Extracted data:
....

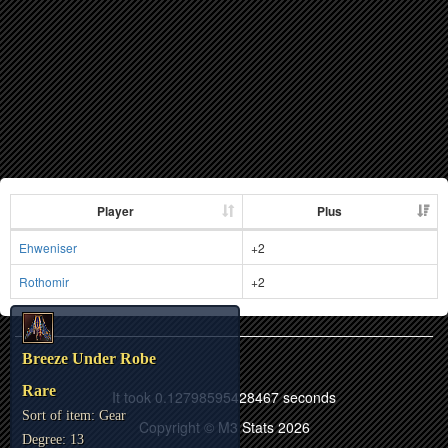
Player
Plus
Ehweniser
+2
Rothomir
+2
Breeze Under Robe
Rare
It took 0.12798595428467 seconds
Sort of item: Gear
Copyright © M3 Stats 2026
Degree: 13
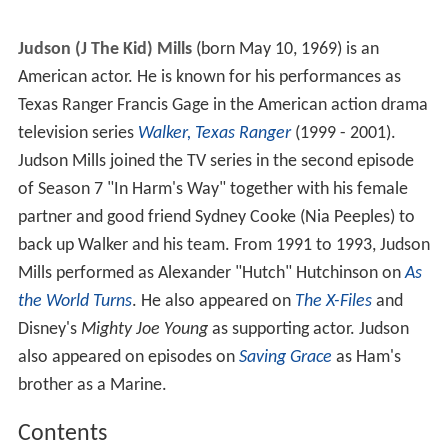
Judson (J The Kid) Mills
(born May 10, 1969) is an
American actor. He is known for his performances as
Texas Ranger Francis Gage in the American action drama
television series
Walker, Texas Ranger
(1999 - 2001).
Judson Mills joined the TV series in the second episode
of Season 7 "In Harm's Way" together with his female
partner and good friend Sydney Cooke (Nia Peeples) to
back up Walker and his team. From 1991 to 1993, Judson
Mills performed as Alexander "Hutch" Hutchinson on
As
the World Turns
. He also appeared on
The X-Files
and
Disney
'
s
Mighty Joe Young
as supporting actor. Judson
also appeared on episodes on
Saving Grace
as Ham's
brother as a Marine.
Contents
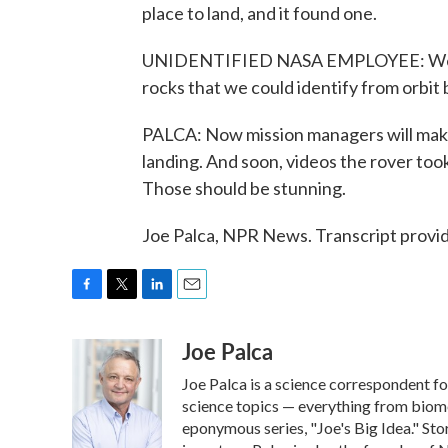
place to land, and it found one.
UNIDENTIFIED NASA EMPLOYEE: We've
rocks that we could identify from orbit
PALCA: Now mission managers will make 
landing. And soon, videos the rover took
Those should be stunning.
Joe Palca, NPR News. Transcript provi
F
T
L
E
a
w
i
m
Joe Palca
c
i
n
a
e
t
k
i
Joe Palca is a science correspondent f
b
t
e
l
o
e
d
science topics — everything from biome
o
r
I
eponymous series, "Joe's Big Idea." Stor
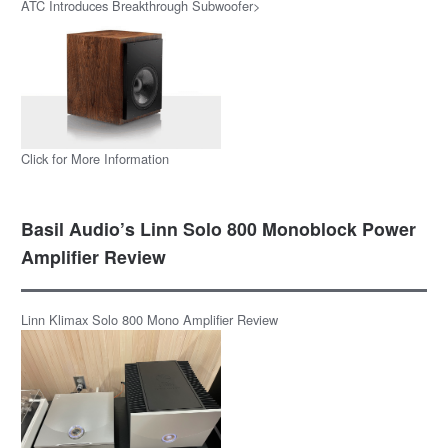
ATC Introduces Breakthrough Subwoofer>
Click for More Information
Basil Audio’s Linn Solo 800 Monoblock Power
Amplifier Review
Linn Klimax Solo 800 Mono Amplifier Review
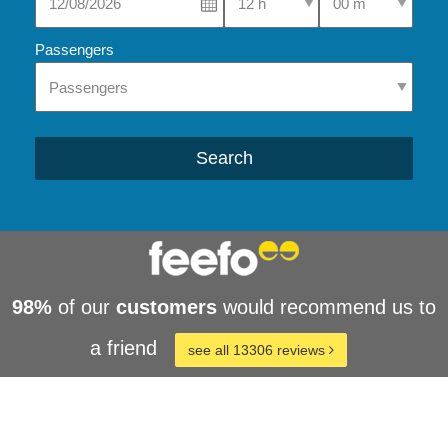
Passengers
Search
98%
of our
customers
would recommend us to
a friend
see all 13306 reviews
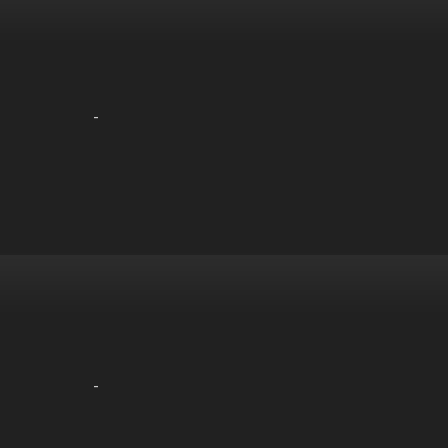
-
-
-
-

....

Task description:
Reproduce each line of the records above, exactly and without pictures.

Output for this exercise:
Player
Plus
Ehweniser
+2
Rothomir
+2
Breeze Under Robe
Rare
It took 0.12798595428467 seconds
Sort of item: Gear
Copyright © M3 Stats 2026
Degree: 13
Judson (J The Kid) Mills
(born May 10, 1969) is an
American actor. He is known for his performances as
Texas Ranger Francis Gage in the American action drama
television series
Walker, Texas Ranger
(1999 - 2001).
Judson Mills joined the TV series in the second episode
of Season 7 "In Harm's Way" together with his female
partner and good friend Sydney Cooke (Nia Peeples) to
back up Walker and his team. From 1991 to 1993, Judson
Mills performed as Alexander "Hutch" Hutchinson on
As
the World Turns
. He also appeared on
The X-Files
and
Disney
'
s
Mighty Joe Young
as supporting actor. Judson
also appeared on episodes on
Saving Grace
as Ham's
brother as a Marine.
Contents
place to land, and it found one.
UNIDENTIFIED NASA EMPLOYEE: We've
rocks that we could identify from orbit
PALCA: Now mission managers will make 
landing. And soon, videos the rover took
Those should be stunning.
Joe Palca, NPR News. Transcript provi
F
T
L
E
a
w
i
m
Joe Palca
c
i
n
a
e
t
k
i
Joe Palca is a science correspondent f
b
t
e
l
o
e
d
science topics — everything from biome
o
r
I
eponymous series, "Joe's Big Idea." Stor
ATC Introduces Breakthrough Subwoofer>
Click for More Information
Basil Audio’s Linn Solo 800 Monoblock Power
Amplifier Review
Linn Klimax Solo 800 Mono Amplifier Review
Passengers
Search
98%
of our
customers
would recommend us to
a friend
see all 13306 reviews
-
-
-
-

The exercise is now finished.